AI system maps Australia's coastline from space

Australia's coastline is under increasing pressure from coastal development, industrial expansion, and climate change. Traditional water quality monitoring methods can't provide the real-time, comprehensive coverage needed to protect marine ecosystems and coastal communities.

Harmful algal blooms, toxic runoff, and water quality degradation can develop rapidly, yet remain invisible until they reach crisis levels. Government agencies and environmental regulators need better tools to see what's happening beneath the surface.

To address this challenge, La Trobe researchers have developed HyperEst, a machine learning framework designed for large-scale aquatic monitoring. The framework is part of La Trobe's partnership with CSIRO's AquaWatch program. AquaWatch monitors and forecasts water quality across Australia and globally using Earth observation satellites and ground-based sensors to provide early warnings of harmful events like toxic runoff and algal blooms.

Led by Professor Wei Xiang, Director of the Cisco-La Trobe Centre for AI and IoT at the School of Computing, Engineering and Mathematical Sciences, HyperEst delivers significantly improved prediction accuracy for key water quality indicators like chlorophyll-a (which is a marker of algae concentration), compared to baseline NASA algorithms.

As of early 2026, the framework had already generated over 500 high-resolution water quality maps covering approximately 692 square kilometers of Australian coastline. These maps are hosted on CSIRO's ADIAS platform and are being used by organisations including the Department of Water and Environmental Regulation in Western Australia and Queensland Government agencies.

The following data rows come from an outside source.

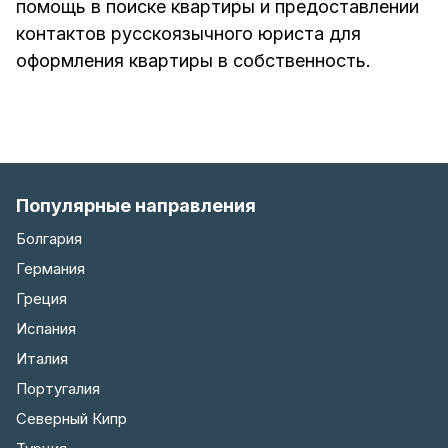
помощь в поиске квартиры и предоставлении
контактов русскоязычного юриста для
оформления квартиры в собственность.
Популярные направления
Болгария
Германия
Греция
Испания
Италия
Португалия
Северный Кипр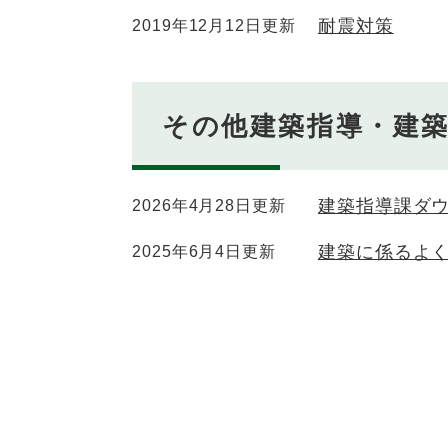
耐震対策
2019年12月12日更新
その他建築指導・建
建築指導課ダ
2026年4月28日更新
建築に係るよ
2025年6月4日更新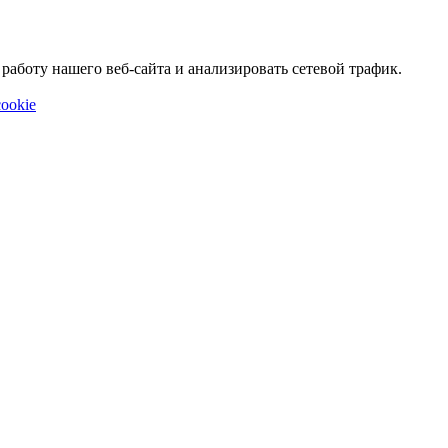
аботу нашего веб-сайта и анализировать сетевой трафик.
ookie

HyperEst enables these agencies to visualise coastal water quality trends with consistency across diverse environments. The maps improve visibility of current conditions, help target investigations and interventions more effectively, and enhance oversight of risks associated with port development, maritime infrastructure, aquaculture, and sensitive ecosystem protection. They also allow government agencies to track the outcomes of water management policies over time, providing evidence-based demonstration of improvements.

The experimental results highlight HyperEst's scalability and robustness, representing a significant step forward in developing globally applicable models for water quality estimation from space observation.

The work advances Australia's contribution to global water security goals, but its immediate value is closer to home - giving regulators and communities the tools to protect the coastlines, waterways, and marine ecosystems that define much of Australian life.